10. Argument Over Dinner (La La Land)
Tension doesn’t only exist to create scenes of terror or dread. Although suspense often seems to permeate the action and horror genres, there is another category of tension that can be utilized to generate an emotional reaction from your audience. This is romantic tension. It’s fair to say, without tension, there is no romance.
So if you have decided you want to write a romantic drama or comedy, you have to know how to create tension between your two lead characters. This can stem from what is applicable to every screenplay in that you must show the conflict your central characters face in pursuit of their individual goals. With romantic tension, however, there is both an external goal for each of the characters and there is also an inherent need to love and to be with the ones they love.
That is the simplest and best way to write romantic tension, to create conflict between a shared goal for both characters and their separate desires. Looking at La La Land as an example, an audience is shown an argument between the two central characters which derives solely from the opposing natures of their individual goals.
- Mia and Sebastian have been busy with work and haven’t seen each other in a long time.
- Sebastian has been on tour with his band, trying to become a successful musician. Whilst Mia is preparing a play, trying to launch her acting career.
- The audience can see purely through the dialogue that the two character’s lifestyles cannot work together as they struggle to arrange times in the future where they can be together.
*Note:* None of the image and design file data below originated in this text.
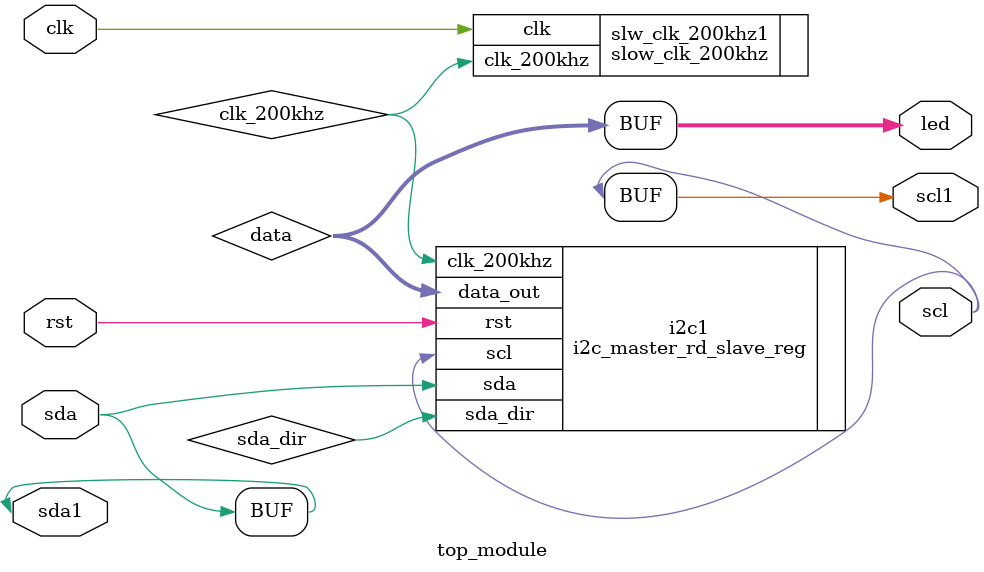
<source format=v>
`timescale 1ns / 1ps


module top_module(
    input clk, rst,
    inout sda, sda1,
    output scl, scl1,
    output [7:0] led
    );
    assign scl1 = scl;
    assign sda1 = sda;
    
    
    wire sda_dir, clk_200khz;
    wire [7:0] data;

    
    i2c_master_rd_slave_reg i2c1 (
    .clk_200khz(clk_200khz),    //operating 200KHz clk  
    .rst(rst),           //reset
    .sda(sda),           //bidirectional SDA line
    .scl(scl),           //SCL line of 10KHz
    .sda_dir(sda_dir),      //data direction on SDA from/to Master
    .data_out(data)
    );
    
    slow_clk_200khz slw_clk_200khz1(
    .clk(clk), //100MHz
    .clk_200khz(clk_200khz)
    );
    
    assign led = data;
    assign sda1 = sda;
    assign scl1 = scl;
endmodule

</source>
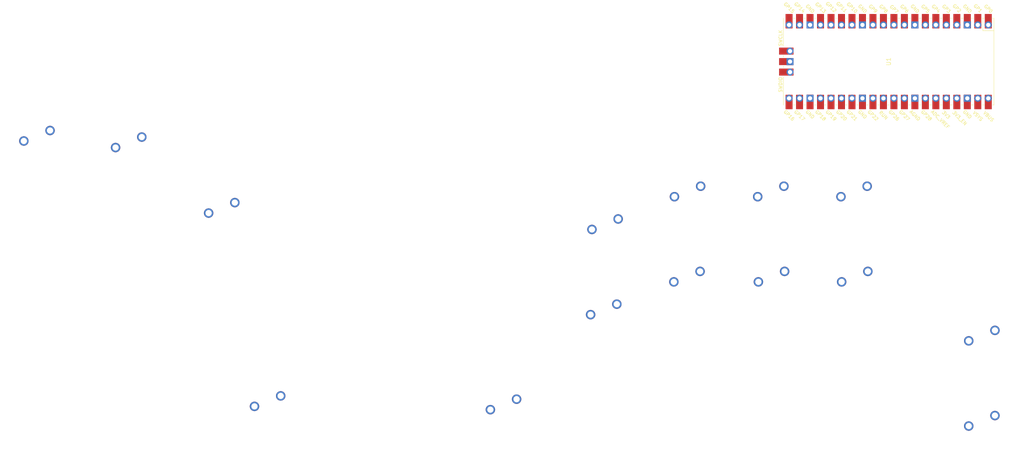
<source format=kicad_pcb>
(kicad_pcb (version 20221018) (generator pcbnew)

  (general
    (thickness 1.6)
  )

  (paper "A4")
  (layers
    (0 "F.Cu" signal)
    (31 "B.Cu" signal)
    (32 "B.Adhes" user "B.Adhesive")
    (33 "F.Adhes" user "F.Adhesive")
    (34 "B.Paste" user)
    (35 "F.Paste" user)
    (36 "B.SilkS" user "B.Silkscreen")
    (37 "F.SilkS" user "F.Silkscreen")
    (38 "B.Mask" user)
    (39 "F.Mask" user)
    (40 "Dwgs.User" user "User.Drawings")
    (41 "Cmts.User" user "User.Comments")
    (42 "Eco1.User" user "User.Eco1")
    (43 "Eco2.User" user "User.Eco2")
    (44 "Edge.Cuts" user)
    (45 "Margin" user)
    (46 "B.CrtYd" user "B.Courtyard")
    (47 "F.CrtYd" user "F.Courtyard")
    (48 "B.Fab" user)
    (49 "F.Fab" user)
    (50 "User.1" user)
    (51 "User.2" user)
    (52 "User.3" user)
    (53 "User.4" user)
    (54 "User.5" user)
    (55 "User.6" user)
    (56 "User.7" user)
    (57 "User.8" user)
    (58 "User.9" user)
  )

  (setup
    (pad_to_mask_clearance 0)
    (pcbplotparams
      (layerselection 0x00010fc_ffffffff)
      (plot_on_all_layers_selection 0x0000000_00000000)
      (disableapertmacros false)
      (usegerberextensions false)
      (usegerberattributes true)
      (usegerberadvancedattributes true)
      (creategerberjobfile true)
      (dashed_line_dash_ratio 12.000000)
      (dashed_line_gap_ratio 3.000000)
      (svgprecision 4)
      (plotframeref false)
      (viasonmask false)
      (mode 1)
      (useauxorigin false)
      (hpglpennumber 1)
      (hpglpenspeed 20)
      (hpglpendiameter 15.000000)
      (dxfpolygonmode true)
      (dxfimperialunits true)
      (dxfusepcbnewfont true)
      (psnegative false)
      (psa4output false)
      (plotreference true)
      (plotvalue true)
      (plotinvisibletext false)
      (sketchpadsonfab false)
      (subtractmaskfromsilk false)
      (outputformat 1)
      (mirror false)
      (drillshape 1)
      (scaleselection 1)
      (outputdirectory "")
    )
  )

  (net 0 "")
  (net 1 "Net-(U1-GPIO0)")
  (net 2 "Net-(MX1-Pad2)")
  (net 3 "Net-(U1-GPIO1)")
  (net 4 "Net-(U1-GPIO2)")
  (net 5 "Net-(U1-GPIO3)")
  (net 6 "Net-(U1-GPIO4)")
  (net 7 "Net-(U1-GPIO5)")
  (net 8 "Net-(U1-GPIO6)")
  (net 9 "Net-(U1-GPIO7)")
  (net 10 "Net-(U1-GPIO8)")
  (net 11 "Net-(MX10-Pad2)")
  (net 12 "Net-(U1-GPIO9)")
  (net 13 "Net-(U1-GPIO10)")
  (net 14 "Net-(U1-GPIO11)")
  (net 15 "Net-(U1-GPIO12)")
  (net 16 "Net-(U1-GPIO13)")
  (net 17 "Net-(U1-GPIO14)")
  (net 18 "unconnected-(U1-GND-Pad3)")
  (net 19 "unconnected-(U1-GND-Pad8)")
  (net 20 "unconnected-(U1-GND-Pad13)")
  (net 21 "unconnected-(U1-GND-Pad18)")
  (net 22 "unconnected-(U1-GPIO15-Pad20)")
  (net 23 "unconnected-(U1-GPIO16-Pad21)")
  (net 24 "unconnected-(U1-GPIO17-Pad22)")
  (net 25 "unconnected-(U1-GND-Pad23)")
  (net 26 "unconnected-(U1-GPIO18-Pad24)")
  (net 27 "unconnected-(U1-GPIO19-Pad25)")
  (net 28 "unconnected-(U1-GPIO20-Pad26)")
  (net 29 "unconnected-(U1-GPIO21-Pad27)")
  (net 30 "unconnected-(U1-GPIO22-Pad29)")
  (net 31 "unconnected-(U1-RUN-Pad30)")
  (net 32 "unconnected-(U1-GPIO26_ADC0-Pad31)")
  (net 33 "unconnected-(U1-GPIO27_ADC1-Pad32)")
  (net 34 "unconnected-(U1-AGND-Pad33)")
  (net 35 "unconnected-(U1-GPIO28_ADC2-Pad34)")
  (net 36 "unconnected-(U1-ADC_VREF-Pad35)")
  (net 37 "unconnected-(U1-3V3-Pad36)")
  (net 38 "unconnected-(U1-3V3_EN-Pad37)")
  (net 39 "unconnected-(U1-VSYS-Pad39)")
  (net 40 "unconnected-(U1-VBUS-Pad40)")
  (net 41 "unconnected-(U1-SWCLK-Pad41)")
  (net 42 "unconnected-(U1-GND-Pad42)")
  (net 43 "unconnected-(U1-SWDIO-Pad43)")

  (footprint "PCM_marbastlib-mx:SW_MX_1u" (layer "F.Cu") (at 150.8125 120.65))

  (footprint "MCU_RaspberryPi_and_Boards:RPi_Pico_SMD_TH" (layer "F.Cu") (at 243.49375 33.7875 -90))

  (footprint "PCM_marbastlib-mx:SW_MX_1u" (layer "F.Cu") (at 82.55 73.025))

  (footprint "PCM_marbastlib-mx:SW_MX_1u" (layer "F.Cu") (at 215.57375 69.05625))

  (footprint "PCM_marbastlib-mx:SW_MX_1u" (layer "F.Cu") (at 175.41875 76.99375))

  (footprint "PCM_marbastlib-mx:SW_MX_1u" (layer "F.Cu") (at 195.2625 89.69375))

  (footprint "PCM_marbastlib-mx:SW_MX_1u" (layer "F.Cu") (at 37.7825 55.5625))

  (footprint "PCM_marbastlib-mx:SW_MX_1u" (layer "F.Cu") (at 175.0925 97.63125))

  (footprint "PCM_marbastlib-mx:SW_MX_1u" (layer "F.Cu") (at 235.74375 69.05625))

  (footprint "PCM_marbastlib-mx:SW_MX_1u" (layer "F.Cu") (at 215.74125 89.69375))

  (footprint "PCM_marbastlib-mx:SW_MX_1u" (layer "F.Cu") (at 60.0075 57.15))

  (footprint "PCM_marbastlib-mx:SW_MX_1u" (layer "F.Cu") (at 235.91125 89.69375))

  (footprint "PCM_marbastlib-mx:SW_MX_1u" (layer "F.Cu") (at 266.7 124.61875))

  (footprint "PCM_marbastlib-mx:SW_MX_1u" (layer "F.Cu") (at 195.40375 69.05625))

  (footprint "PCM_marbastlib-mx:SW_MX_1u" (layer "F.Cu") (at 93.6625 119.85625))

  (footprint "PCM_marbastlib-mx:SW_MX_1u" (layer "F.Cu") (at 266.7 103.98125))

)

</source>
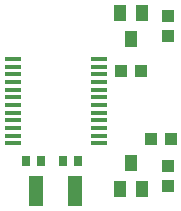
<source format=gbr>
G04 EAGLE Gerber RS-274X export*
G75*
%MOMM*%
%FSLAX34Y34*%
%LPD*%
%INSolderpaste Top*%
%IPPOS*%
%AMOC8*
5,1,8,0,0,1.08239X$1,22.5*%
G01*
%ADD10R,1.397000X0.348000*%
%ADD11R,0.700000X0.900000*%
%ADD12R,1.200000X2.500000*%
%ADD13R,1.000000X1.400000*%
%ADD14R,1.100000X1.000000*%
%ADD15R,1.000000X1.100000*%


D10*
X138160Y162750D03*
X138160Y156250D03*
X138160Y149750D03*
X138160Y136750D03*
X138160Y143250D03*
X138160Y130250D03*
X138160Y123750D03*
X138160Y117250D03*
X138160Y110750D03*
X138160Y104250D03*
X65040Y162750D03*
X65040Y156250D03*
X65040Y149750D03*
X65040Y143250D03*
X65040Y136750D03*
X65040Y130250D03*
X65040Y123750D03*
X65040Y117250D03*
X65040Y110750D03*
X65040Y104250D03*
X65040Y97750D03*
X65040Y91250D03*
X138160Y91250D03*
X138160Y97750D03*
D11*
X120800Y76200D03*
X107800Y76200D03*
X76050Y76200D03*
X89050Y76200D03*
D12*
X85100Y50800D03*
X118100Y50800D03*
D13*
X165100Y179500D03*
X155600Y201500D03*
X174600Y201500D03*
X165100Y74500D03*
X174600Y52500D03*
X155600Y52500D03*
D14*
X196850Y72000D03*
X196850Y55000D03*
D15*
X156600Y152400D03*
X173600Y152400D03*
D14*
X196850Y199000D03*
X196850Y182000D03*
D15*
X182000Y95250D03*
X199000Y95250D03*
M02*

</source>
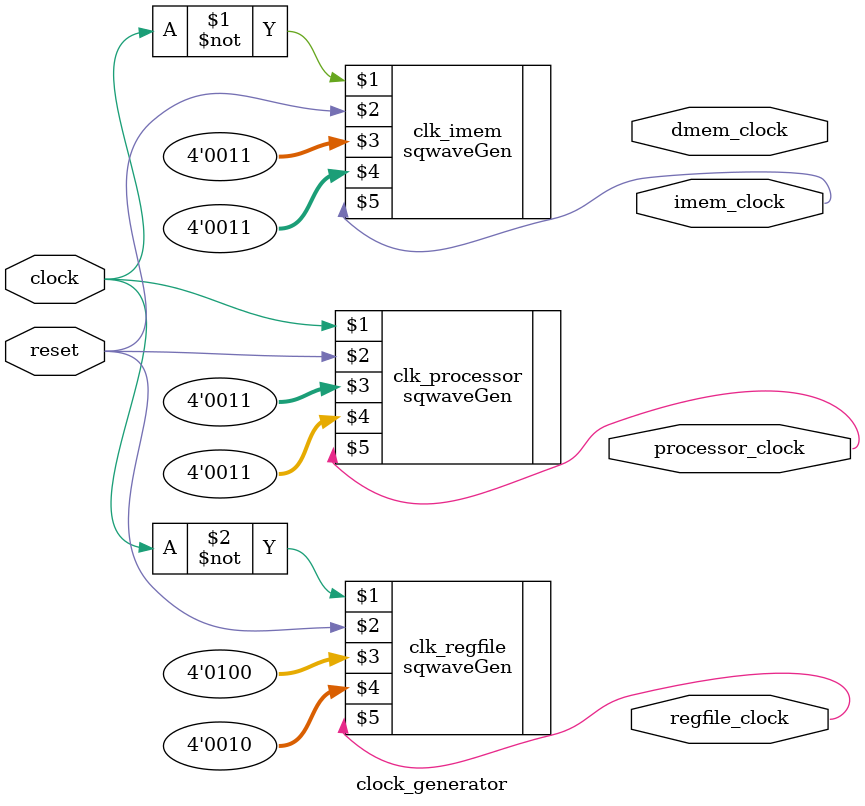
<source format=v>
module clock_generator(clock, reset, imem_clock, dmem_clock, processor_clock, regfile_clock);
	input clock, reset;
	output imem_clock, dmem_clock, processor_clock, regfile_clock;
	
	//clk_div_6 clk_processor(clock, reset, processor_clock);
	sqwaveGen clk_processor(clock, reset, 4'd3, 4'd3, processor_clock);
	sqwaveGen clk_imem(~clock, reset, 4'd3, 4'd3, imem_clock);
	sqwaveGen clk_regfile(~clock, reset, 4'd4, 4'd2, regfile_clock);
	
endmodule
	
</source>
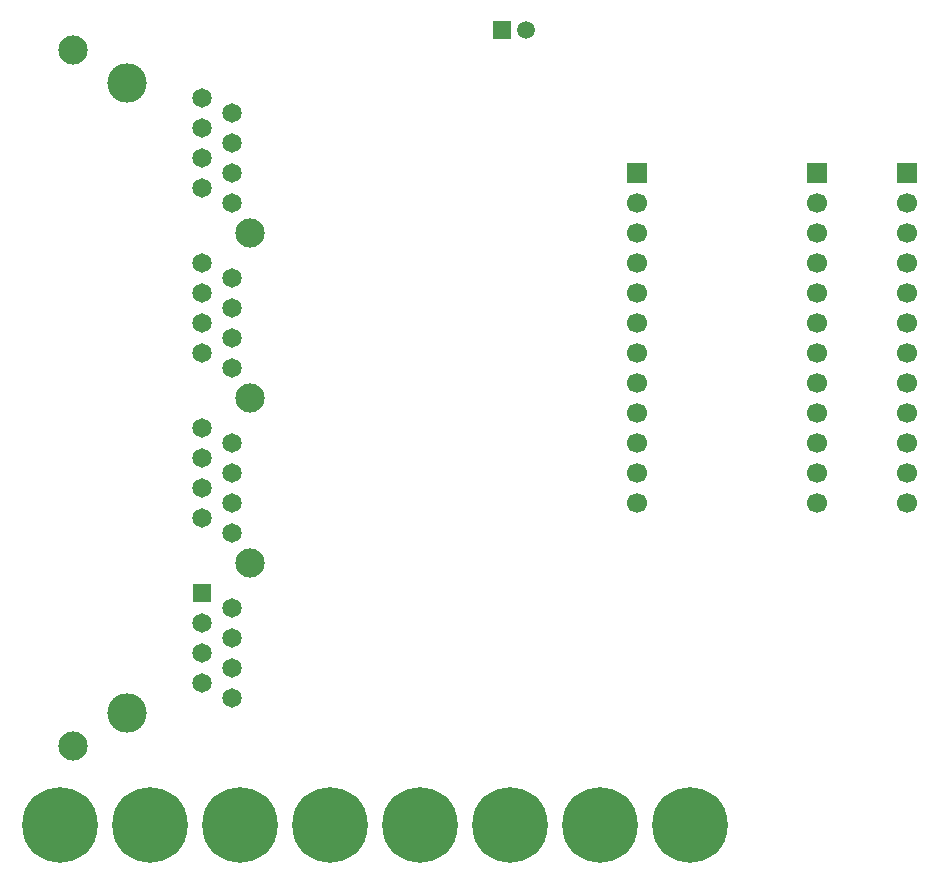
<source format=gbs>
%TF.GenerationSoftware,KiCad,Pcbnew,9.0.4*%
%TF.CreationDate,2025-09-13T12:09:18+02:00*%
%TF.ProjectId,HCP65 24 Pin Tester,48435036-3520-4323-9420-50696e205465,V1*%
%TF.SameCoordinates,Original*%
%TF.FileFunction,Soldermask,Bot*%
%TF.FilePolarity,Negative*%
%FSLAX46Y46*%
G04 Gerber Fmt 4.6, Leading zero omitted, Abs format (unit mm)*
G04 Created by KiCad (PCBNEW 9.0.4) date 2025-09-13 12:09:18*
%MOMM*%
%LPD*%
G01*
G04 APERTURE LIST*
%ADD10R,1.500000X1.500000*%
%ADD11C,1.500000*%
%ADD12C,6.400000*%
%ADD13C,2.475000*%
%ADD14C,1.650000*%
%ADD15R,1.650000X1.650000*%
%ADD16C,3.330000*%
%ADD17C,1.700000*%
%ADD18R,1.700000X1.700000*%
G04 APERTURE END LIST*
D10*
%TO.C,C10*%
X25432000Y5715000D03*
D11*
X27432000Y5715000D03*
%TD*%
D12*
%TO.C,H4*%
X3247002Y-61595496D03*
%TD*%
%TO.C,H7*%
X18487002Y-61595496D03*
%TD*%
%TO.C,H8*%
X33727002Y-61595496D03*
%TD*%
%TO.C,H6*%
X26107002Y-61595496D03*
%TD*%
%TO.C,H3*%
X-4372998Y-61595496D03*
%TD*%
%TO.C,H5*%
X10867002Y-61595496D03*
%TD*%
D13*
%TO.C,J1*%
X-10920000Y-54860000D03*
X4060000Y-39370000D03*
X4060000Y-25400001D03*
X4060000Y-11430000D03*
X-10920000Y4060000D03*
D14*
X2540000Y-8890000D03*
X0Y-7619999D03*
X2540000Y-6350000D03*
X0Y-5080000D03*
X2540000Y-3810000D03*
X0Y-2540000D03*
X2540000Y-1270000D03*
X0Y0D03*
X2540000Y-22860000D03*
X0Y-21590000D03*
X2540000Y-20320000D03*
X0Y-19050000D03*
X2540000Y-17780000D03*
X0Y-16510000D03*
X2540000Y-15240000D03*
X0Y-13970001D03*
X2540000Y-36830000D03*
X0Y-35560000D03*
X2540000Y-34290000D03*
X0Y-33020000D03*
X2540000Y-31750000D03*
X0Y-30479999D03*
X2540000Y-29210000D03*
X0Y-27940000D03*
X2540000Y-50800000D03*
X0Y-49530000D03*
X2540000Y-48260000D03*
X0Y-46989999D03*
X2540000Y-45720000D03*
X0Y-44450000D03*
X2540000Y-43180000D03*
D15*
X0Y-41910000D03*
D16*
X-6350000Y-52070000D03*
X-6350000Y1270000D03*
%TD*%
D12*
%TO.C,H2*%
X-11992998Y-61595496D03*
%TD*%
D17*
%TO.C,J8*%
X36830000Y-34290000D03*
X36830000Y-31750000D03*
X36830000Y-29210000D03*
X36830000Y-26670000D03*
X36830000Y-24130000D03*
X36830000Y-21590000D03*
X36830000Y-19050000D03*
X36830000Y-16510000D03*
X36830000Y-13970000D03*
X36830000Y-11430000D03*
X36830000Y-8890000D03*
D18*
X36830000Y-6350000D03*
%TD*%
D17*
%TO.C,J3*%
X52070000Y-34290000D03*
X52070000Y-31750000D03*
X52070000Y-29210000D03*
X52070000Y-26670000D03*
X52070000Y-24130000D03*
X52070000Y-21590000D03*
X52070000Y-19050000D03*
X52070000Y-16510000D03*
X52070000Y-13970000D03*
X52070000Y-11430000D03*
X52070000Y-8890000D03*
D18*
X52070000Y-6350000D03*
%TD*%
D12*
%TO.C,H1*%
X41347002Y-61595496D03*
%TD*%
D17*
%TO.C,J9*%
X59690000Y-34290000D03*
X59690000Y-31750000D03*
X59690000Y-29210000D03*
X59690000Y-26670000D03*
X59690000Y-24130000D03*
X59690000Y-21590000D03*
X59690000Y-19050000D03*
X59690000Y-16510000D03*
X59690000Y-13970000D03*
X59690000Y-11430000D03*
X59690000Y-8890000D03*
D18*
X59690000Y-6350000D03*
%TD*%
M02*

</source>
- They are both still fighting for their shared goal of being with one another in a relationship but neither is willing to give up their individual dreams.
Tension derives from the amount of information you choose to share. When an audience knows more than your characters do, they sit and wait for every word and action and are treated to a pure moment of suspense, rather than just shock.
Simply put, tension lies in anticipation, whilst shock lies in surprise. The two can be equally effective in their different ways but they are separate from each other, whilst often combining effectively.
The best examples of tension in screenwriting and filmmaking occur when the creators in some way both fulfil and subvert audience expectations. They lead the audience on, making them expect an outcome. Then they either fulfil that outcome as expected, releasing tension, or subvert the expected outcome, further compounding the tension and morphing it into something like shock.